Proposal for disambiguation of requests_per_second as discusses in [Reindex API: Reindex task es_rejected_execution_exception search queue failure elastic#26153](elastic#26153 (comment)).

elasticmachine · 2017-08-14T02:22:41Z

Since this is a community submitted pull request, a Jenkins build has not been kicked off automatically. Can an Elastic organization member please verify the contents of this patch and then kick off a build manually?

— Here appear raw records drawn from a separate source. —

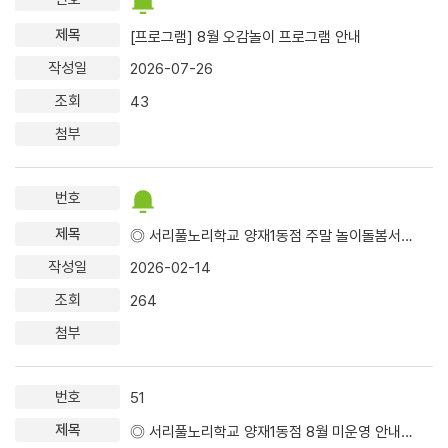
[프로그램] 8월 오감놀이 프로그램 안내
2026-07-26
43
◎ 서리풀노리학교 양재1동점 주말 놀이돌봄서비스 미운영 안내 ◎
2026-02-14
264
51
◎ 서리풀노리학교 양재1동점 8월 미운영 안내 ◎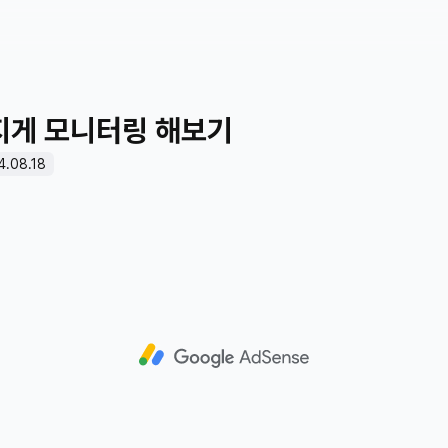
지게 모니터링 해보기
4.08.18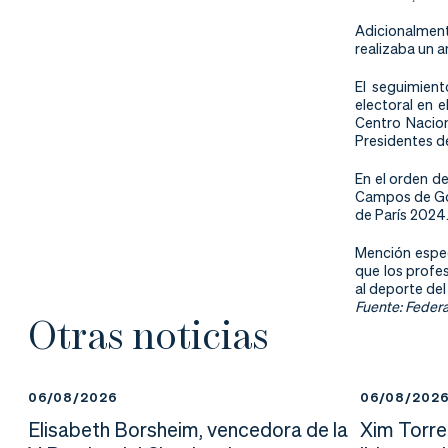
nd
ali
da
Adicionalment
realizaba un a
er
da
El seguimient
d
electoral en 
Centro Nacion
Presidentes d
En el orden d
Campos de Golf
de París 2024
Mención espec
que los profe
al deporte de
Fuente: Federa
Otras noticias
06/08/2026
06/08/202
Elisabeth Borsheim, vencedora de la
Xim Torre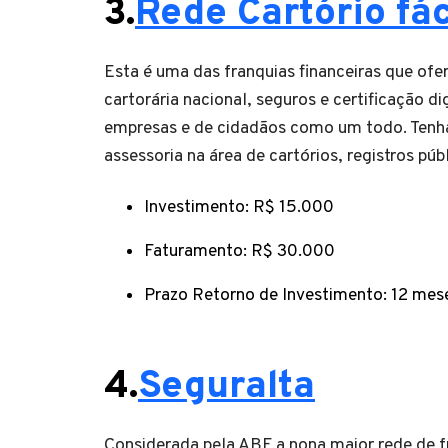
3.
Rede Cartório fác
Esta é uma das franquias financeiras que ofe
cartorária nacional, seguros e certificação d
empresas e de cidadãos como um todo. Tenha
assessoria na área de cartórios, registros púb
Investimento: R$ 15.000
Faturamento: R$ 30.000
Prazo Retorno de Investimento: 12 mes
4.
Seguralta
Considerada pela ABF a nona maior rede de fr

rjernst · 2017-08-14T18:23:43Z

I'm not sure about being so detailed in the internal details about how throttling is implemented. But @nik9000 should probably look at this.

nik9000

I like this a lot better then what I had. I left a note about changing the calculation to make it more clear that the batch write time counts against the wait time. Other things also count against the wait time but they are mostly very fast.

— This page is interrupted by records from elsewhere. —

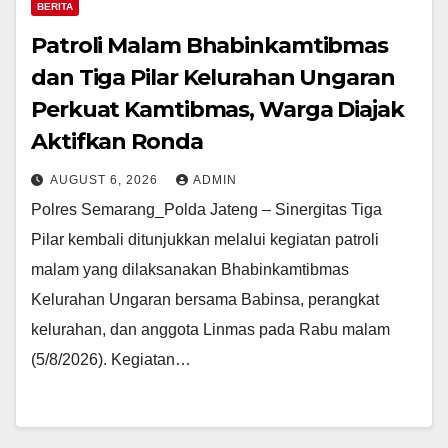
BERITA
Patroli Malam Bhabinkamtibmas
dan Tiga Pilar Kelurahan Ungaran
Perkuat Kamtibmas, Warga Diajak
Aktifkan Ronda
AUGUST 6, 2026
ADMIN
Polres Semarang_Polda Jateng – Sinergitas Tiga
Pilar kembali ditunjukkan melalui kegiatan patroli
malam yang dilaksanakan Bhabinkamtibmas
Kelurahan Ungaran bersama Babinsa, perangkat
kelurahan, dan anggota Linmas pada Rabu malam
(5/8/2026). Kegiatan…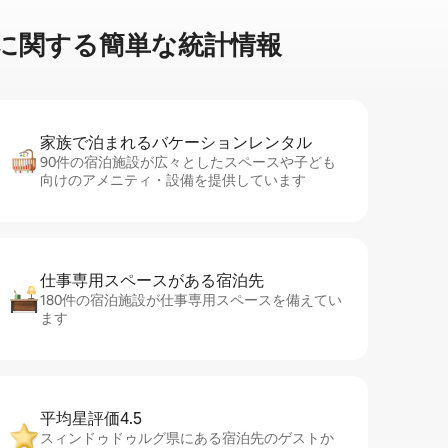
関⁠す⁠る簡⁠単⁠な統⁠計⁠情⁠報
家族で泊まれるバ⁠ケ⁠ー⁠シ⁠ョ⁠ンレ⁠ン⁠タ⁠ル
90件の宿泊施設が広々としたスペースや子ども
向けのアメニティ・設備を提供しています
仕事専用ス⁠ペ⁠ー⁠スがあ⁠る宿⁠泊⁠先
180件の宿泊施設が仕事専用スペースを備えてい
ます
平均星評価4.5
スィンドゥドゥルグ県にある宿泊先のゲストか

nik9000 · 2017-08-14T19:24:01Z

docs/reference/docs/reindex.asciidoc

+if the `requests_per_second` is set to `500`:
+
+`wait_time_in_seconds` = `1000` / `500` = `2` seconds
+


What about something like:

`target_total_time` = `1000` / `500 per second` = `2 seconds` `wait_time` = `target_total_time` - `batch_write_time` = `2 seconds` - `.5 seconds` = `1.5 seconds`

@nik9000

Updated as per @nik9000 suggestions.